# Text block
· · · ·

# What city would you rather live in?



## eklips (Mar 29, 2005)

As this forum attracts both skyscraper-only and urban enthusiasts, I am curious to know:

-If you would rather live in a city with a vibrant dowtown, full of skyscrapers but with the rest of the city being mostly single family homes. The stereotypical north american city.

-Or the stereotypical European city, with zero skyscrapers and tall buildings, but with all the urban area being made of dense, four or five stories buildings.


----------



## earthJoker (Dec 15, 2004)

European style city.


----------



## Mr Bricks (May 6, 2005)

earthJoker said:


> European style city.


Ditto. By far.


----------



## FREKI (Sep 27, 2005)

With out a doubt the "stereotypical European city" style...

But if you ask me it's been perfected by the Japanese - now that's an awesome city style! :yes:


----------



## Taller Better (Aug 27, 2005)

Seeing as how I have chosen to live in a North American city, I guess my answer is obvious. I feel sorry for people who have chosen to live somewhere, but pine for another city.


----------



## ZZ-II (May 10, 2006)

a european city with many skyscrapers.....Frankfurt/main  (only a few more skyscrapers )


----------



## Taller Better (Aug 27, 2005)

I think the answer is there are good aspects to both styles of city, hence a lot of happy people living on either side of the pond. Some "Europeanisation" of North American cities has been good, and some "North Americanisation" of
European cities has been good (let's be honest, this is a skyscraper forum for admirers of tall buildings, and they are not part of the traditional "stereotypical" European city  )


----------



## PerthCity (Dec 15, 2005)

North American style. I like room to live, and not be cramped with so many other people.


----------



## Taylorhoge (Feb 5, 2006)

I wish a city in North America would combine both with a European city and a North Amerian city.


----------



## DiggerD21 (Apr 22, 2004)

I prefer the european style, but not too dense please. For example Barcelona is already too dense for my liking.


----------



## A.U.S. arch. Student (Oct 16, 2006)

Well for me I would live in Dubai because it has the best of everything from the skyscrapers to communities that are mid-rise and designed with european architecture in mind, not to mention all the man-made islands over there which is like the new venice but on a much grander scale; i live in the us and im kinda tired of it lol so Dubai it is for me


----------



## gonzo (Jul 30, 2006)

N.American CBD with European residences. :yes:


----------



## LLoydGeorge (Jan 14, 2006)

Other than NY (which is an atypical city in the US), European cities are better than US ones. The US is suburban -- not urban-- oriented. Therefore, cities like Vienna and Madrid are much better than their US counterparts such as Atlanta or Dallas.

· · · ·

# Task objective
Reproduce the forum thread on city preferences from "## Taylorhoge (Feb" to "(Apr 22, 2004)". The lines that come next are drawn from a separate source.

· · · ·

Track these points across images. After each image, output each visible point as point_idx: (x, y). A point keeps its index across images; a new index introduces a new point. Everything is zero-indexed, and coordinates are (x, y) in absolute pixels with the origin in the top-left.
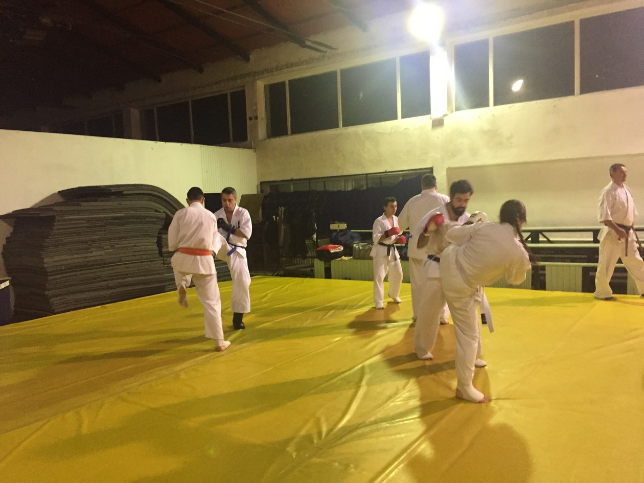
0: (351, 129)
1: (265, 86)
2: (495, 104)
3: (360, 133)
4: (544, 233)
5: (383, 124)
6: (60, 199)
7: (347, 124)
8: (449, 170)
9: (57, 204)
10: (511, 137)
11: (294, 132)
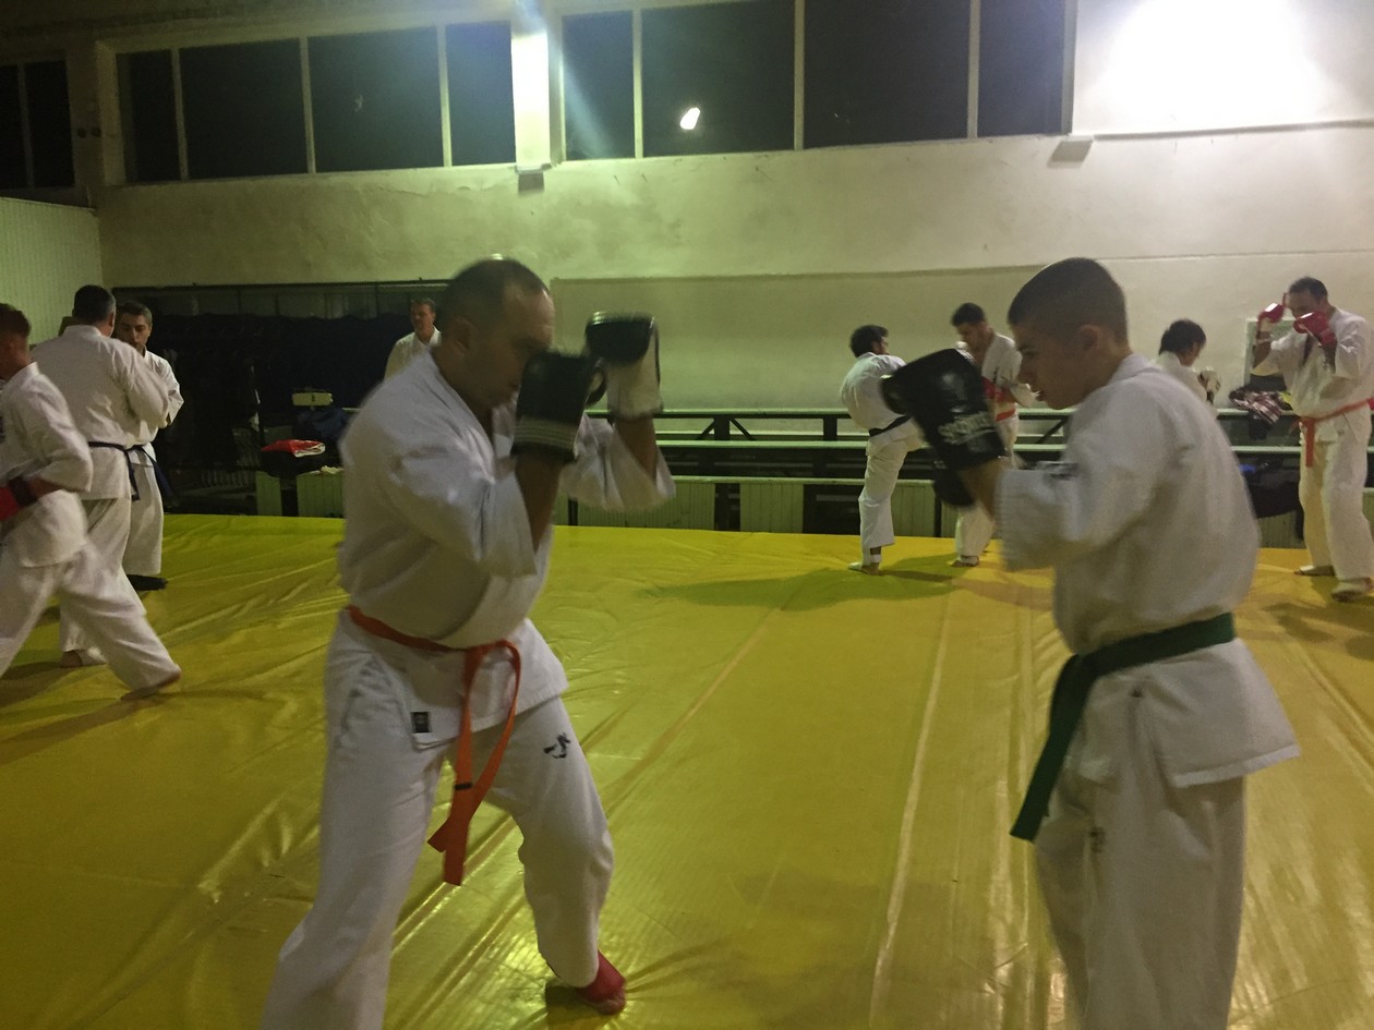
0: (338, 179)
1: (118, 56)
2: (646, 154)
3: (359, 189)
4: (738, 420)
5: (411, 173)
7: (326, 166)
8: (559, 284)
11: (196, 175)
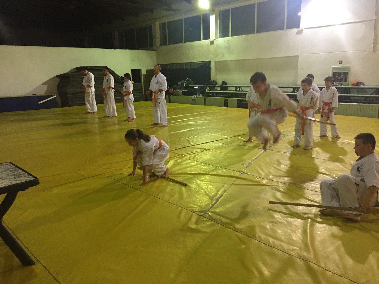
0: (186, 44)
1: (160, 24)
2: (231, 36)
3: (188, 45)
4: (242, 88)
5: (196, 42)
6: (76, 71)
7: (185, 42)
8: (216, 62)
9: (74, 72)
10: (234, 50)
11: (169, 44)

· · · ·

# Solution below
## Taylorhoge (Feb 5, 2006)

I wish a city in North America would combine both with a European city and a North Amerian city.


----------



## DiggerD21 (Apr 22, 2004)